BigInsights for Apache Hadoop clusters are secured using Apache Knox. Apache Knox is a REST API Gateway for interacting with Apache Hadoop clusters.
This example uses cURL to interact with the REST API. This is useful for developers to understand the REST API so they can emulate the REST calls using their programming language features.
See also:
- Oozie Map/Reduce Groovy Example
- Oozie Map/Reduce Cookbook
- BigInsights Apache Knox documentation
- BigInsights Oozie documentation
Developers will gain the most from these examples if they are:
- Comfortable using Windows, OS X or *nix command prompts
- Familiar with compiling and running java applications
- Able to read code written in a high level language such as Groovy
- Familiar with the Gradle build tool
- Familiar with Map/Reduce concepts
- Familiar with Oozie concepts
- Familiar with the WebHdfsGroovy Example
- You meet the pre-requisites in the top level README
- You have followed the setup instructions in the top level README
- You have bash, cURL, grep, perl, and tr unix tools installed.
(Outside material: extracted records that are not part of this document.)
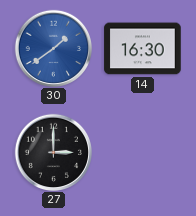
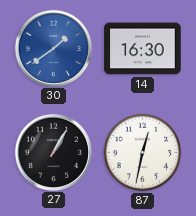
27: 3:00 -> 1:05
87: none -> 12:32
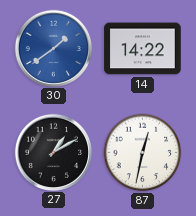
14: 16:30 -> 14:22
27: 1:05 -> 1:10
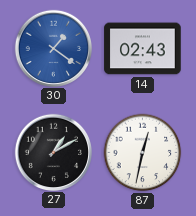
30: 1:39 -> 1:21
14: 14:22 -> 02:43
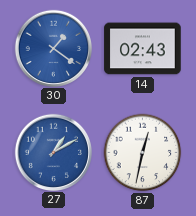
27 dial: black -> blue
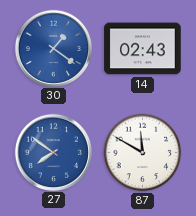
27: 1:10 -> 7:51
87: 12:32 -> 11:50
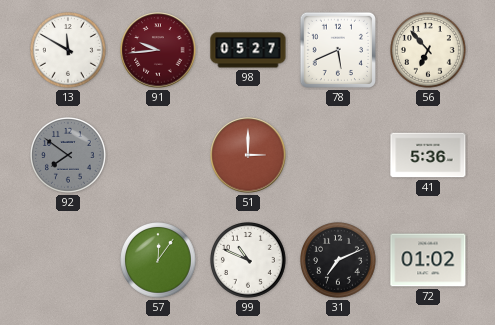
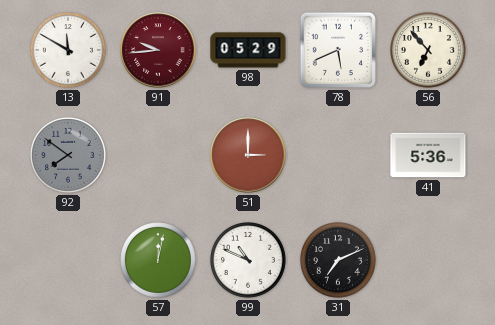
98: 05:27 -> 05:29
57: 12:06 -> 12:02
72: 01:02 -> none
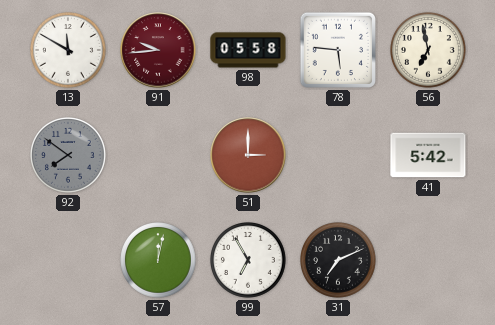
98: 05:29 -> 05:58
78: 5:41 -> 5:46
56: 6:53 -> 6:58
41: 5:36 -> 5:42
99: 10:49 -> 6:55
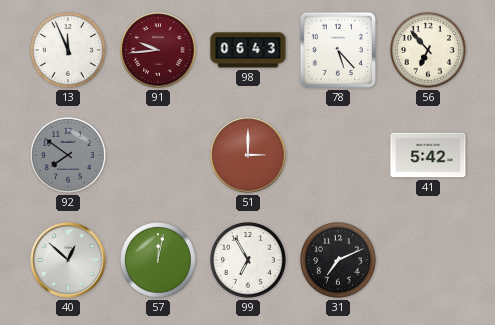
13: 11:50 -> 11:56
98: 05:58 -> 06:43
78: 5:46 -> 5:23
56: 6:58 -> 6:53
40: none -> 12:52
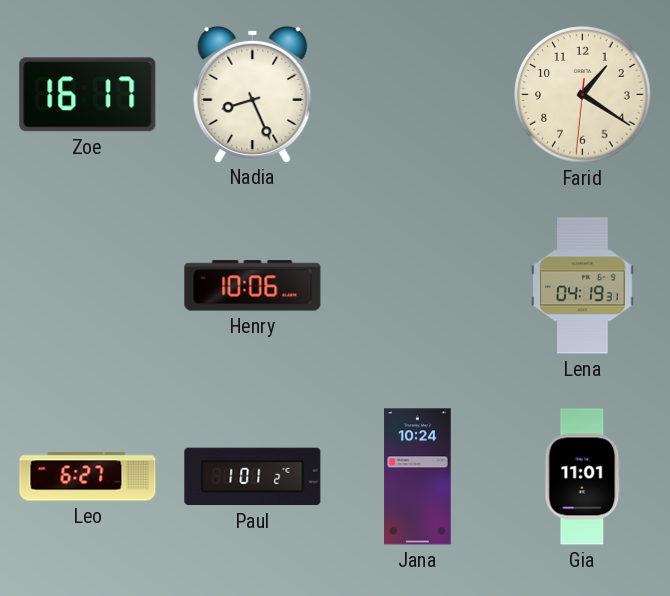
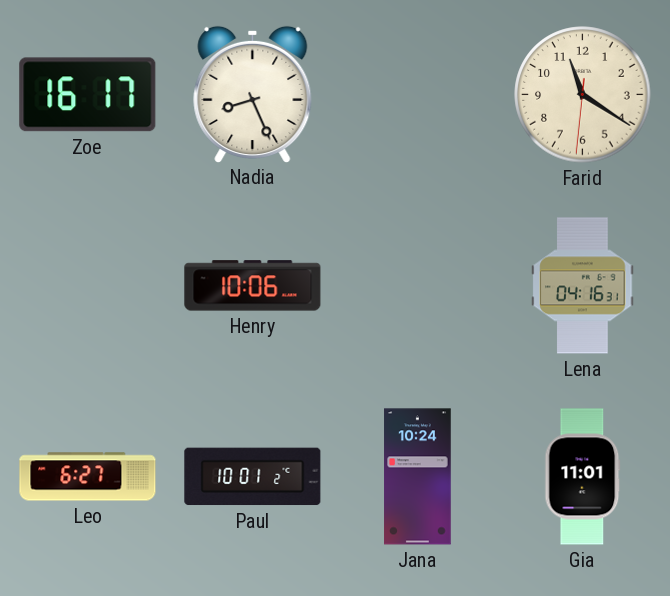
Farid: 1:20 -> 11:20
Lena: 04:19 -> 04:16
Paul: 1:01 -> 10:01
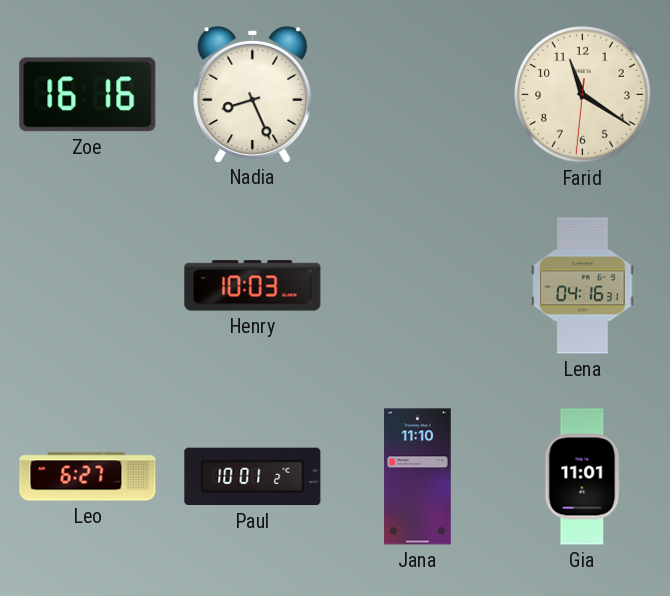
Zoe: 16:17 -> 16:16
Henry: 10:06 -> 10:03
Jana: 10:24 -> 11:10
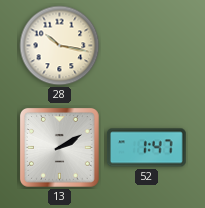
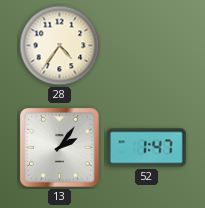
28: 10:17 -> 4:36
13: 2:10 -> 2:06
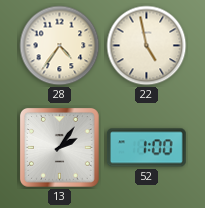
22: none -> 4:58
52: 1:47 -> 1:00
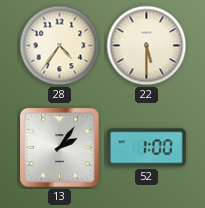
22: 4:58 -> 5:30
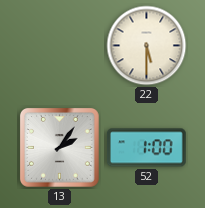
28: 4:36 -> none
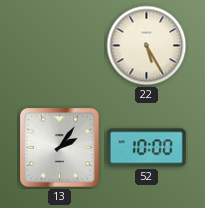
22: 5:30 -> 5:25
52: 1:00 -> 10:00
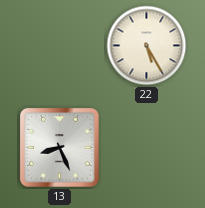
13: 2:06 -> 8:26
52: 10:00 -> none
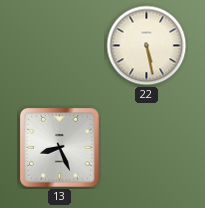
22: 5:25 -> 5:28
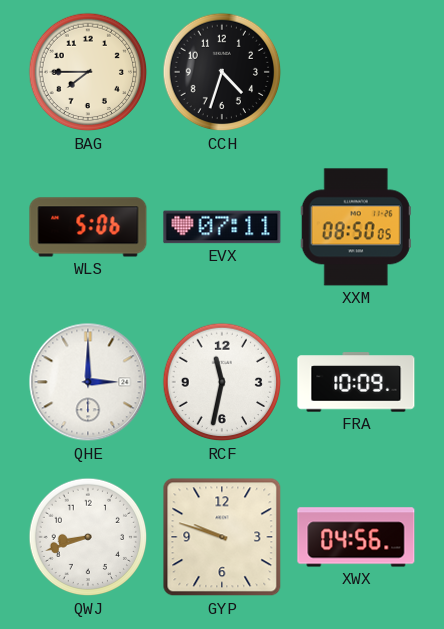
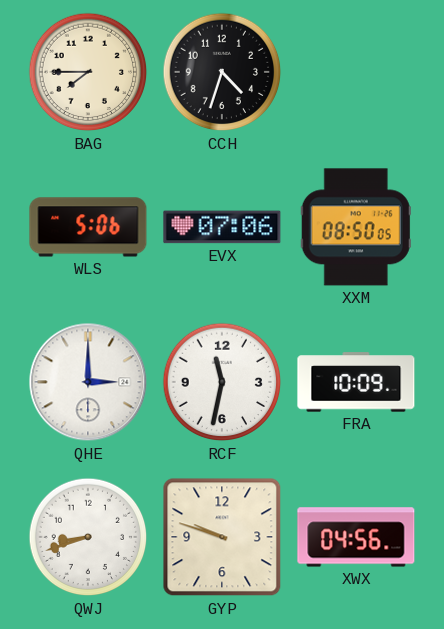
EVX: 07:11 -> 07:06
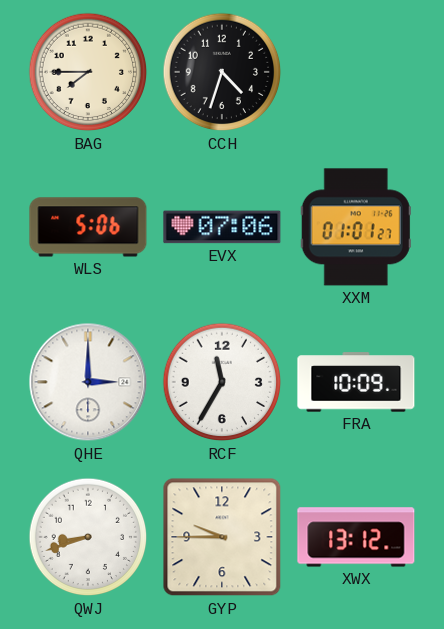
XXM: 08:50 -> 01:01
RCF: 11:32 -> 11:35
GYP: 9:48 -> 9:45
XWX: 04:56 -> 13:12
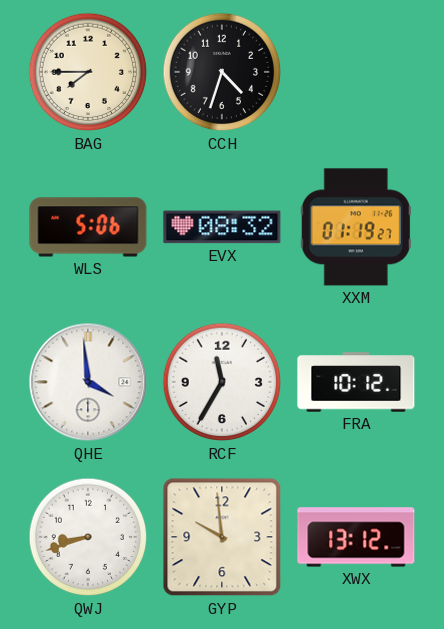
EVX: 07:06 -> 08:32
XXM: 01:01 -> 01:19
QHE: 3:00 -> 3:59
FRA: 10:09 -> 10:12
GYP: 9:45 -> 9:59
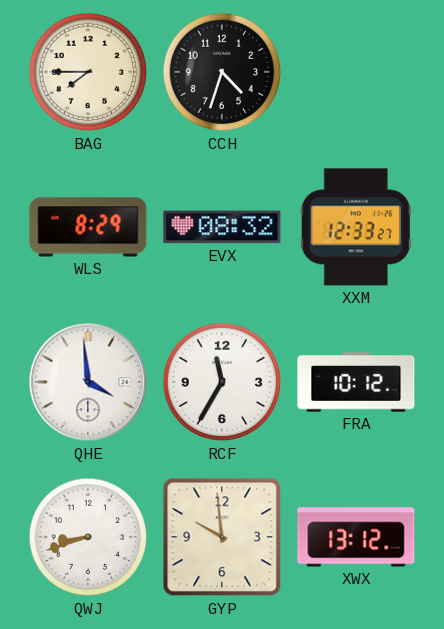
WLS: 5:06 -> 8:29
XXM: 01:19 -> 12:33
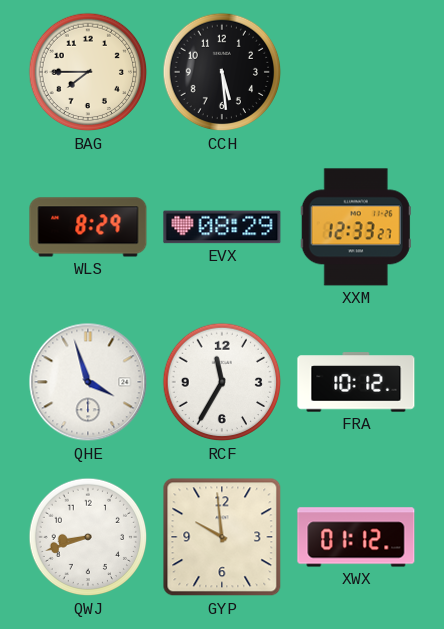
CCH: 4:33 -> 5:29
EVX: 08:32 -> 08:29
QHE: 3:59 -> 3:57
XWX: 13:12 -> 01:12
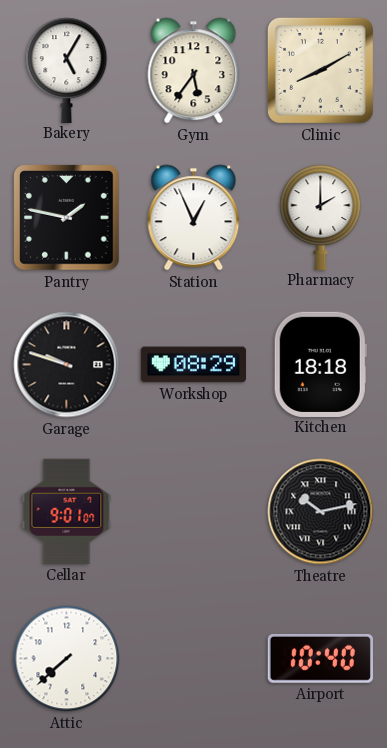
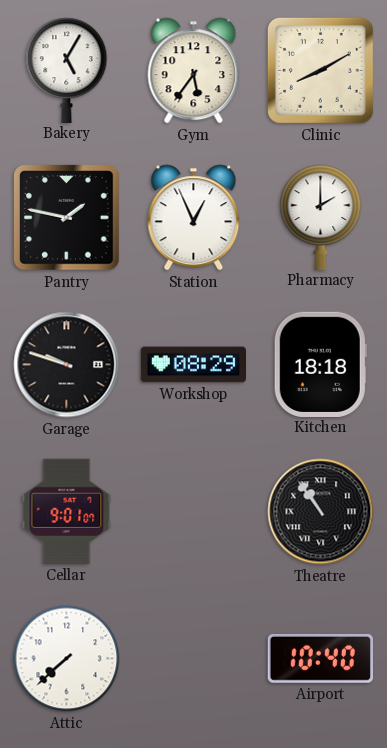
Theatre: 10:13 -> 10:54
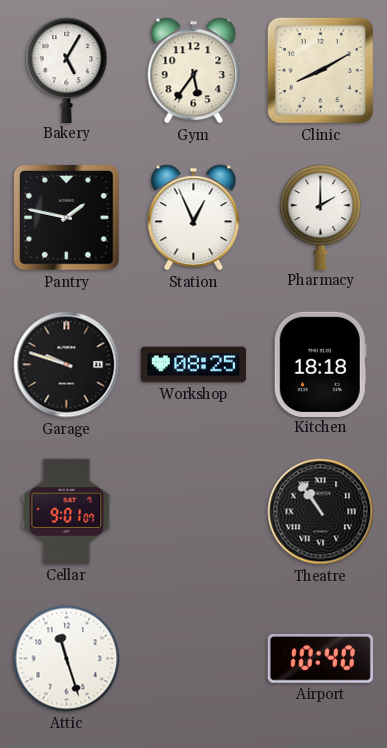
Workshop: 08:29 -> 08:25
Attic: 7:38 -> 11:27
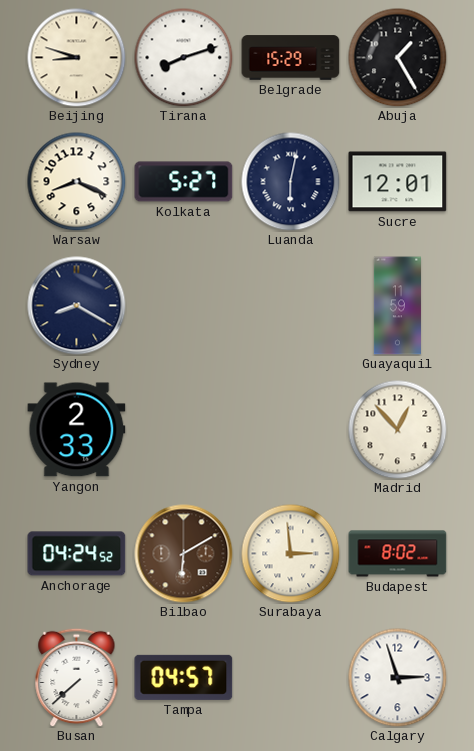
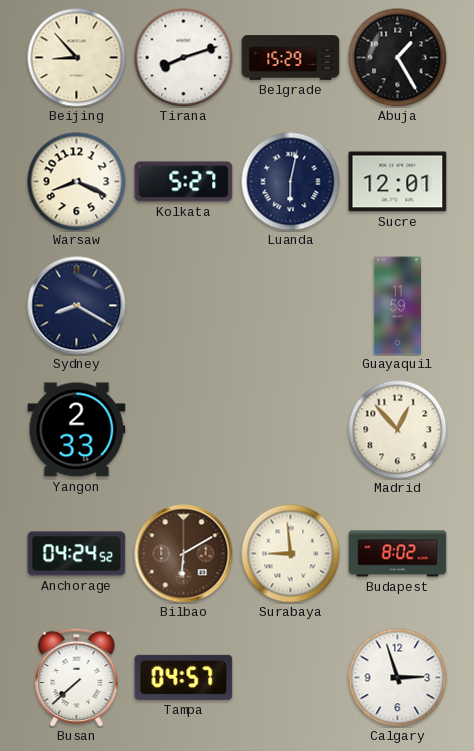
Beijing: 8:48 -> 8:53
Surabaya: 2:59 -> 8:59
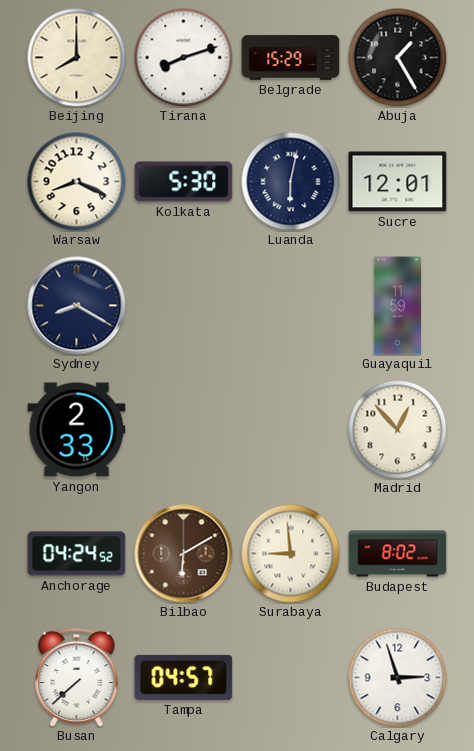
Beijing: 8:53 -> 8:00
Kolkata: 5:27 -> 5:30
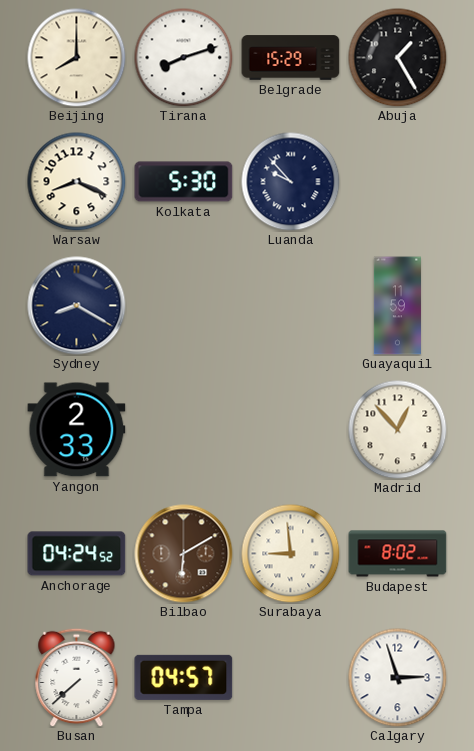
Luanda: 6:02 -> 9:53
Sucre: 12:01 -> none
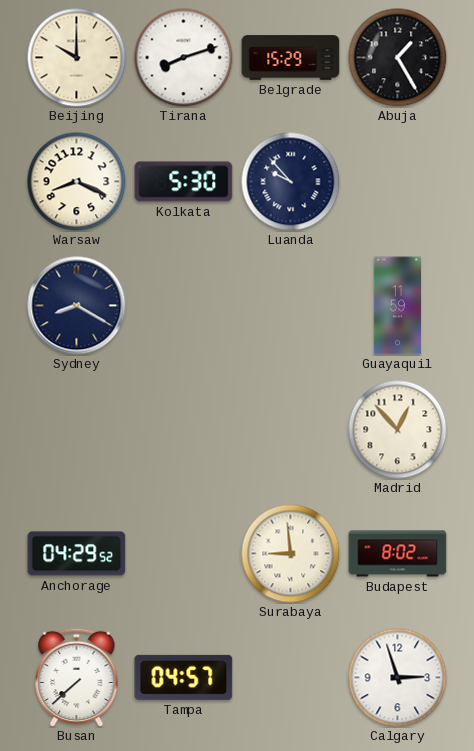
Beijing: 8:00 -> 10:00
Yangon: 2:33 -> none
Anchorage: 04:24 -> 04:29
Bilbao: 6:10 -> none
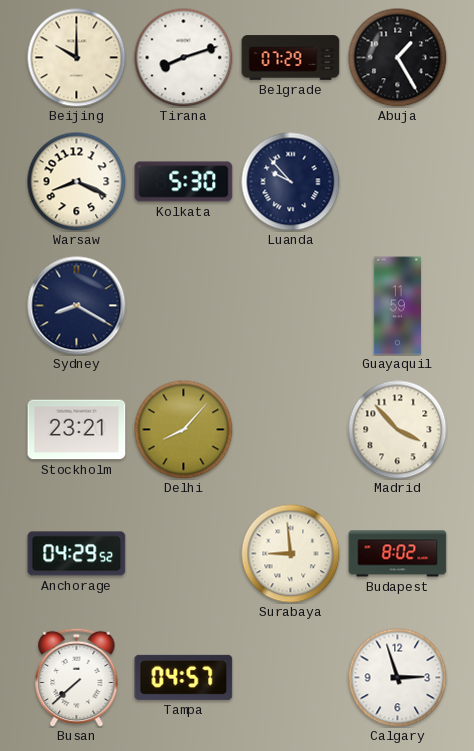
Belgrade: 15:29 -> 07:29
Stockholm: none -> 23:21
Delhi: none -> 8:07
Madrid: 12:53 -> 3:53
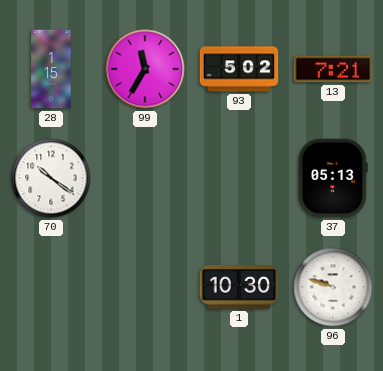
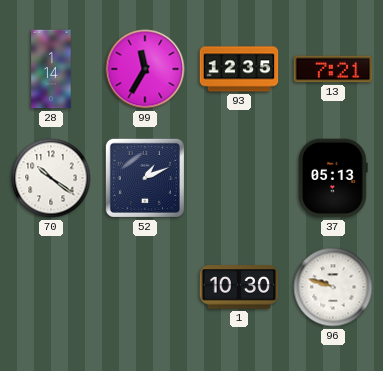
28: 1:15 -> 1:14
93: 5:02 -> 12:35
52: none -> 1:11
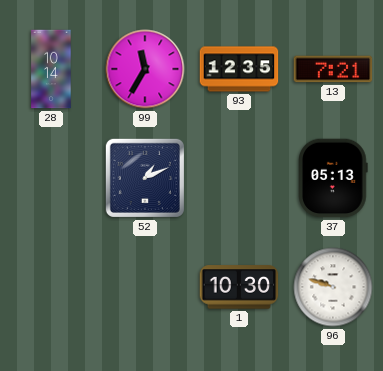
28: 1:14 -> 10:14
70: 10:21 -> none
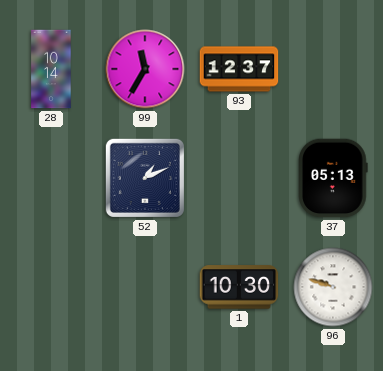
93: 12:35 -> 12:37
13: 7:21 -> none
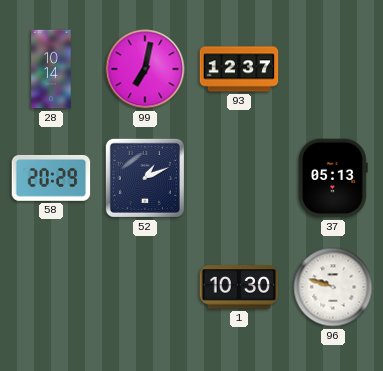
99: 11:35 -> 7:02
58: none -> 20:29
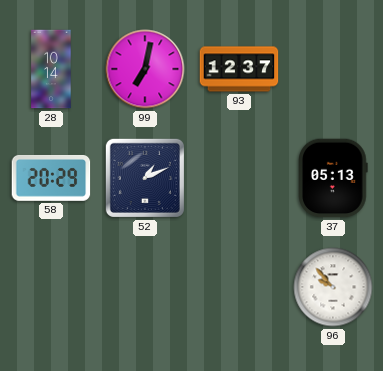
1: 10:30 -> none
96: 9:48 -> 9:53
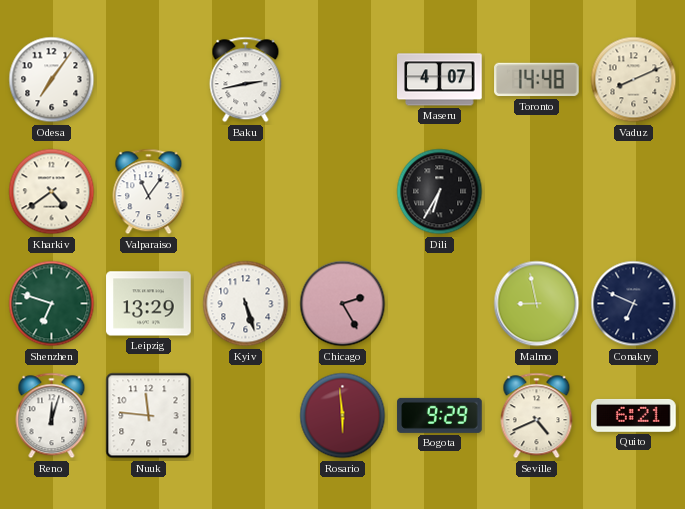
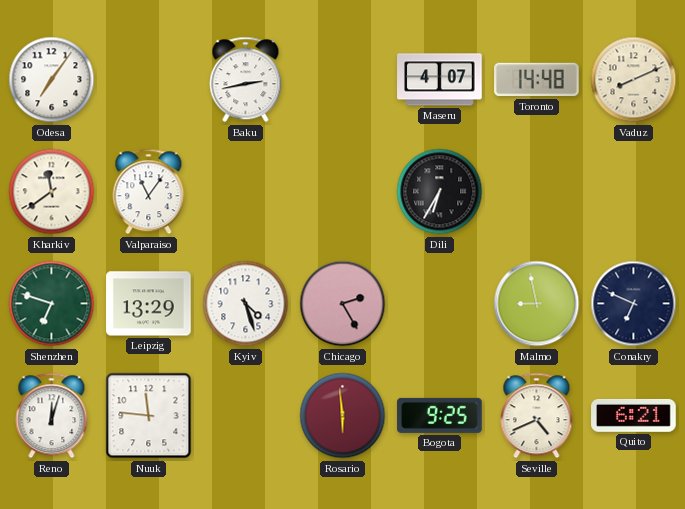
Kharkiv: 4:39 -> 11:39
Kyiv: 5:27 -> 4:27
Bogota: 9:29 -> 9:25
This example consists of three parts:
- WordCount.java - Map/Reduce Java code
- MapReduce.sh - Bash script to submit the Map/Reduce job to Oozie
- build.gradle - Gradle script to compile and package the Map/Reduce code and execute the Example.groovy script
To run the example, open a command prompt window:
- change into the directory containing this example and run gradle to execute the example
./gradlew Example
(OS X / *nix)gradlew.bat Example
(Windows)
- some output from running the command on my machine is shown below
biginsight-bluemix-docs $ cd examples/OozieWorkflowMapReduceCurl
biginsight-bluemix-docs/examples/OozieWorkflowMapReduceCurl $ ./gradlew Example
:compileJava UP-TO-DATE
:processResources UP-TO-DATE
:classes UP-TO-DATE
:jar UP-TO-DATE
:Example
Successfully created directory /user/snowch/test-1469804930
Successfully created directory /user/snowch/test-1469804930/input
Successfully uploaded workflow-definition.xml
Successfully uploaded samples/hadoop-examples.jar
Successfully uploaded LICENSE
Submitted oozie job. jobid: 0000017-160728151859109-oozie-oozi-W
status: RUNNING
status: RUNNING
status: RUNNING
status: OK
"AS 2
"Contribution" 1
"Contributor" 1
"Derivative 1
"Legal 1
"License" 1
"License"); 1
"Licensor" 1
"NOTICE" 1
"Not 1
"Object" 1
...
your 4
{name 1
{yyyy} 1
HTTP/1.1 200 OK
>> MapReduce test was successful.
BUILD SUCCESSFUL
Total time: 47.996 secs
The output above shows:
- the steps performed by gradle (command names are prefixed by ':' such as :compileJava)
- the steps performed by the MapReduce.sh script
- the Map/Reduce output which is the count of the number of times each word is seen in an Apache 2.0 License file
The examples uses a gradle build file build.gradle when you run ./gradlew
or gradle.bat
. The build.gradle does the following:
- compile the Map/Reduce code. The
apply plugin: 'java'
statement controls this more info. - create a Jar file with the compiled Map/Reduce code. The
jar { ... }
statement controls this more info. - execute the MapReduce.sh script. The
task('Example' ...)
statement controls this more info
The MapReduce.sh script performs the following:
- Create an Oozie workflow XML document
- Create an Oozie configuration XML document
- Create a HTTP session on the BigInsights Knox REST API
- Upload the workflow XML file over WebHDFS
- Upload an Apache 2.0 LICENSE file over WebHDFS
- Upload the jar file (containing the Map/Reduce code) over WebHDFS
- Submit the Oozie workflow job using Knox REST API for Oozie
- Every second, check the status of the Oozie workflow job using Knox REST API for Oozie
- When the Oozie workflow job successfully finishes, download the wordcount output from the Map/Reduce job
All code is well commented and it is suggested that you browse the source code to understand in more detail how they work.